Dataset entries
»»

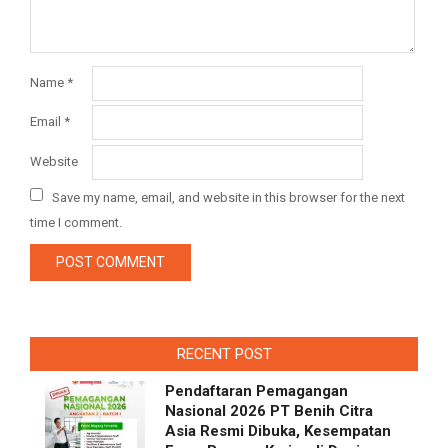
Name
*
Email
*
Website
Save my name, email, and website in this browser for the next
time I comment.
RECENT POST
Pendaftaran Pemagangan
Nasional 2026 PT Benih Citra
Asia Resmi Dibuka, Kesempatan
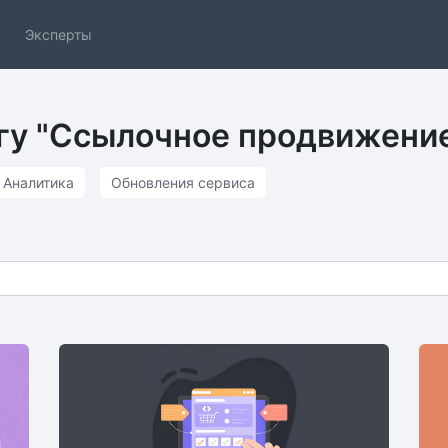
Эксперты
егу "Ссылочное продвижени
Аналитика
Обновления сервиса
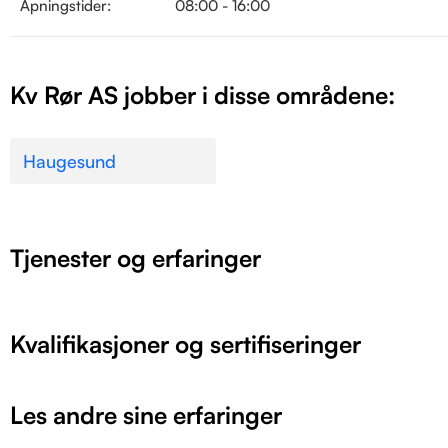
Åpningstider:
08:00 - 16:00
Kv Rør AS jobber i disse områdene:
Haugesund
Tjenester og erfaringer
Kvalifikasjoner og sertifiseringer
Les andre sine erfaringer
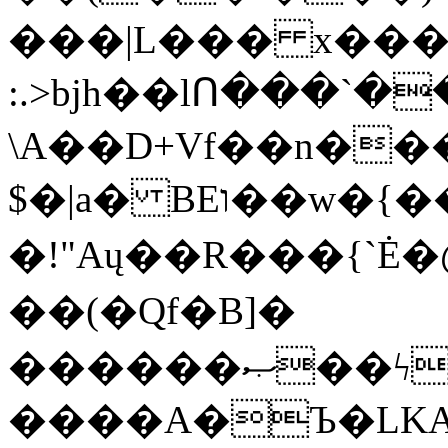
���|L��� x���b
:.>bjh��lՈ���`
\A��D+Vf��n��
$�|a� BEו��w�{���;���q�X��d%�������W� hU�(�1�Ū}9�S�F<��i�L3�;�
�!"Aų��R���{`
��(�Qf�B]�
������ޞ��ϟak��r��_39$�8�p���7�2�yIZ�R��x��/
����A�Ъ�LKA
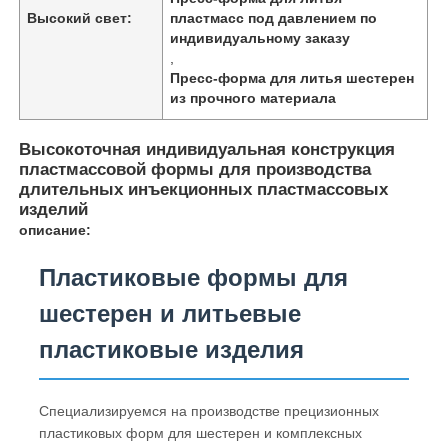
Высокий свет:
пластмасс под давлением по
индивидуальному заказу
,
Пресс-форма для литья шестерен
из прочного материала
Высокоточная индивидуальная конструкция
пластмассовой формы для производства
длительных инъекционных пластмассовых
изделий
описание:
Пластиковые формы для
шестерен и литьевые
пластиковые изделия
Специализируемся на производстве прецизионных
пластиковых форм для шестерен и комплексных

««

§ **Action item**:
Display each line of the material above that contains the string "erfaringer".

§ **Written response**:
Tjenester og erfaringer
Les andre sine erfaringer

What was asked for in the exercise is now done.